◆ TASK DIRECTIONS ◆
With the line containing "On a motion by Supervisor Brooks and" as the start and the line containing "Brian Stanley, Chairman" as the end, transcribe that span of the entries below exactly, including both.

◆ INFORMATION SHOWN ◆
────

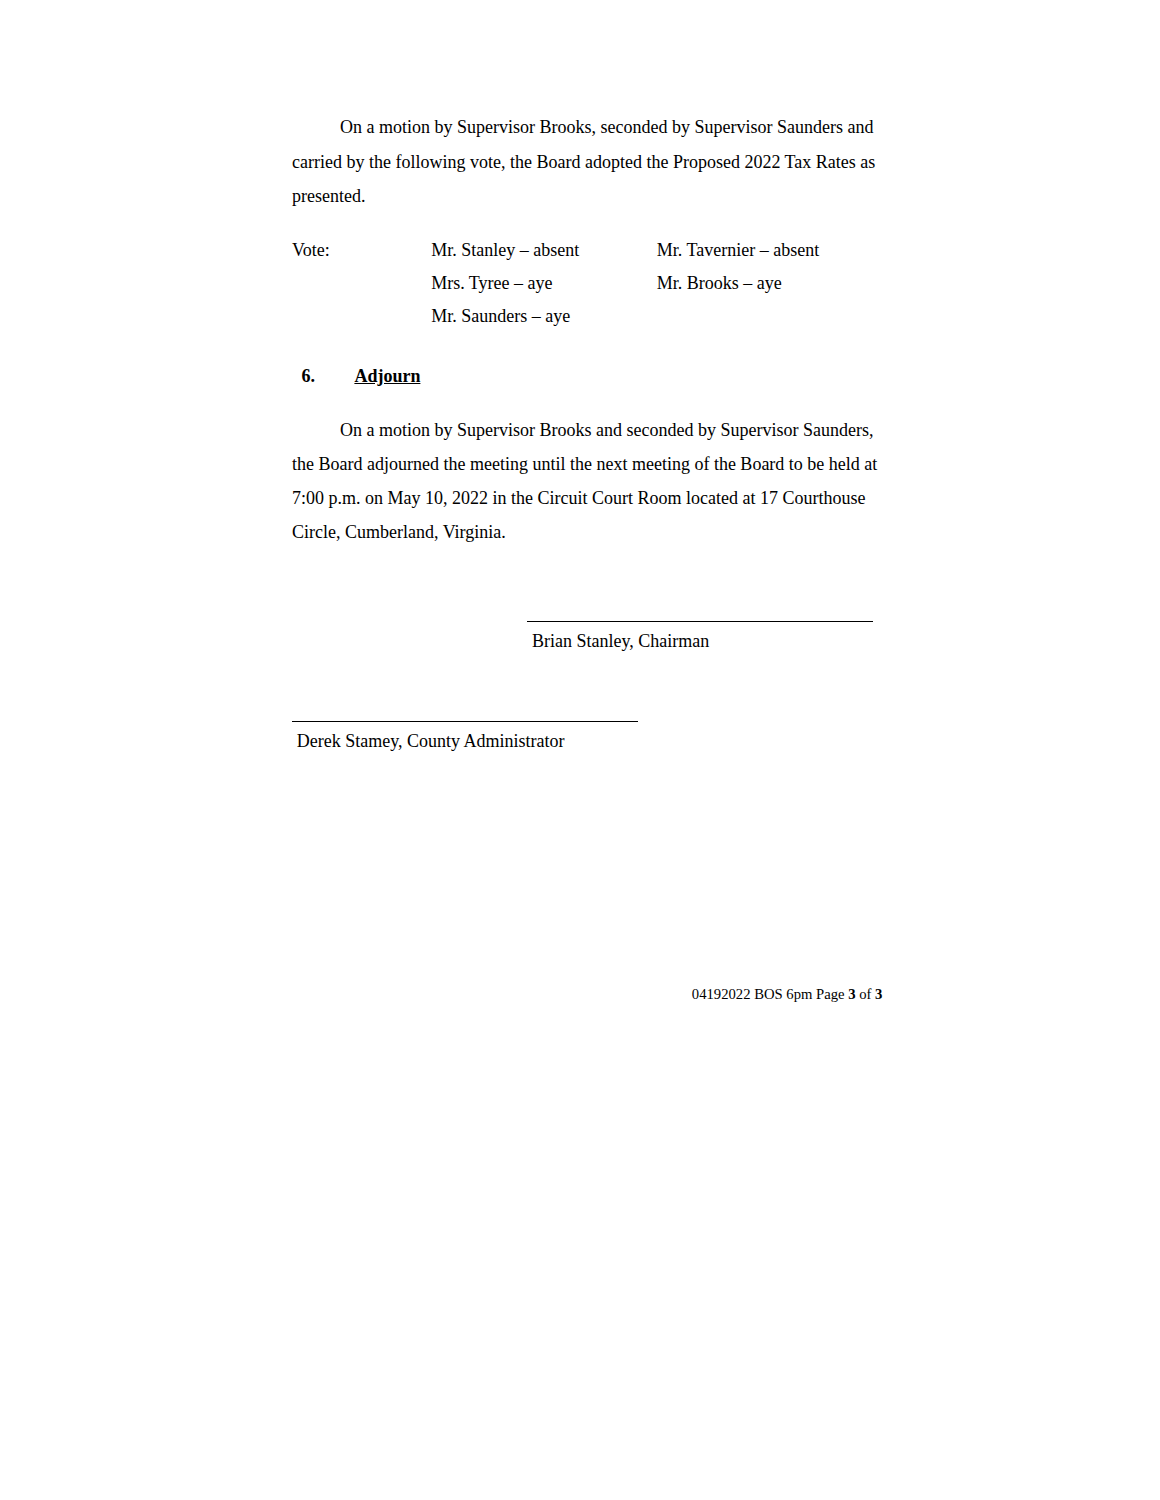On a motion by Supervisor Brooks, seconded by Supervisor Saunders and carried by the following vote, the Board adopted the Proposed 2022 Tax Rates as presented.
| Vote: | Mr. Stanley – absent | Mr. Tavernier – absent |
| | Mrs. Tyree – aye | Mr. Brooks – aye |
| | Mr. Saunders – aye | |
6. Adjourn
On a motion by Supervisor Brooks and seconded by Supervisor Saunders, the Board adjourned the meeting until the next meeting of the Board to be held at 7:00 p.m. on May 10, 2022 in the Circuit Court Room located at 17 Courthouse Circle, Cumberland, Virginia.
Brian Stanley, Chairman
Derek Stamey, County Administrator
04192022 BOS 6pm Page 3 of 3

────

◆ TASK RESPONSE ◆
On a motion by Supervisor Brooks and seconded by Supervisor Saunders, the Board adjourned the meeting until the next meeting of the Board to be held at 7:00 p.m. on May 10, 2022 in the Circuit Court Room located at 17 Courthouse Circle, Cumberland, Virginia.
Brian Stanley, Chairman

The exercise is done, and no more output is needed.